* [Your goal]
Reproduce the website technicals notes word for word, starting at the words "Updated 2024-06-30.2021-07-31: AMP" and stopping after "AMP Be Going?".
___ Passage to read ___
Earth Notes: On Website Technicals (2021-07)
Updated 2024-06-30.2021-07-31: AMP Ate My Hamster
The page-experience / CWV Google Search Console oddness continues!
The Page Experience headline is currently Your site has 100% URLs with a good page experience
. But this has been flip-flopping daily, and the graphs are very odd!
2021-07-27: AMP Be Going?
GSC is this afternoon reporting the AMP page count back at 9!
But from yesterday "page experience" being all green, I am back at: Your site has no URLs with a good page experience
.
The page experience graph simultaneously says 100% of my URLs are good, while saying that I only had 5 Total impressions from good URLs
.
2021-07-23: AMP BE GONE
GSC is this afternoon reporting the AMP page count up from 9 to 10!
At least some of these seem to be where Google has decided that the HTTP version of the full-fat desktop www page is canonical, rather than the HTTPS version.
2021-07-22: Yak Shaving
I am shaving a few more bytes from error pages such as 404. That reduces (marginally) the tax from broken bots and spiders and rogues scanning the site for vulnerabilities.
In the first instance I am dropping specialist 'print' media tweaks. Who is printing the 404 page and thus who cares?
I am also dropping the schema.org
metadata, since nothing should care about it either in such noindex
pages.
Before:
% ls -fl {,m/}404.html{,gz,br} 1536 404.html 774 404.htmlgz 564 404.htmlbr 1234 m/404.html 660 m/404.htmlgz 455 m/404.htmlbr
So far (65+ bytes or >10% saved for HTTP/2 Brotli-supporting clients):
% ls -fl {,m/}404.html{,gz,br} 1293 404.html 670 404.htmlgz 486 404.htmlbr 991 m/404.html 554 m/404.htmlgz 390 m/404.htmlbr
Good and Bad
GSC is still stubbornly reporting 9 AMP pages. Meanwhile GSC has decided that almost none of my page impressions is 'good'. But as of this evening Your site uses HTTPS
, and I have an overall good page experience.
2021-07-18: Little Save-Data
I looked for for Save-Data: on
requests by checking for input='on' pattern='on'
in the ErrorLog
overnight, having turned on rewrite logging:
LogLevel alert rewrite:trace6
There was evidence of just one genuine third-party request, for an embedded intensity button in my profile at another site (Fieldlines). Not apparently a single direct article view though.
I was able to trigger such requests via WebPageTest.
2021-07-17: AMP Gone
GSC is reporting AMP impressions down from ~1000 per day to under 70.
As of this I am going to manually remove all the generated AMP pages. Nothing still seems to be (accidentally) updating them, so they should stay gone.
___ The data ___
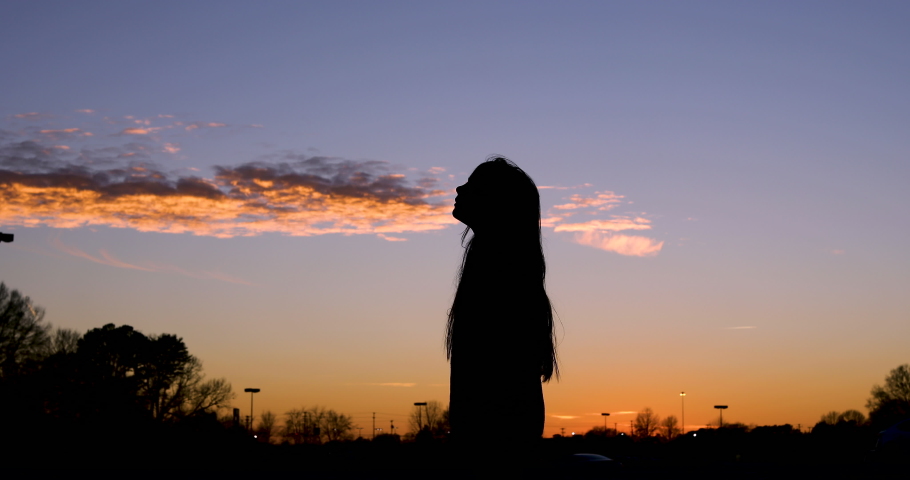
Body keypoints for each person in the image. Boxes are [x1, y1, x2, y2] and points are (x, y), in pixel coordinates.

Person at [446, 156, 559, 470]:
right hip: (499, 437)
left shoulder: (499, 273)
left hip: (495, 443)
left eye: (473, 186)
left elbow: (488, 374)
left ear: (496, 202)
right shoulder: (505, 266)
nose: (459, 188)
___
* [Answer to this task]
Updated 2024-06-30.2021-07-31: AMP Ate My Hamster
The page-experience / CWV Google Search Console oddness continues!
The Page Experience headline is currently Your site has 100% URLs with a good page experience
. But this has been flip-flopping daily, and the graphs are very odd!
2021-07-27: AMP Be Going?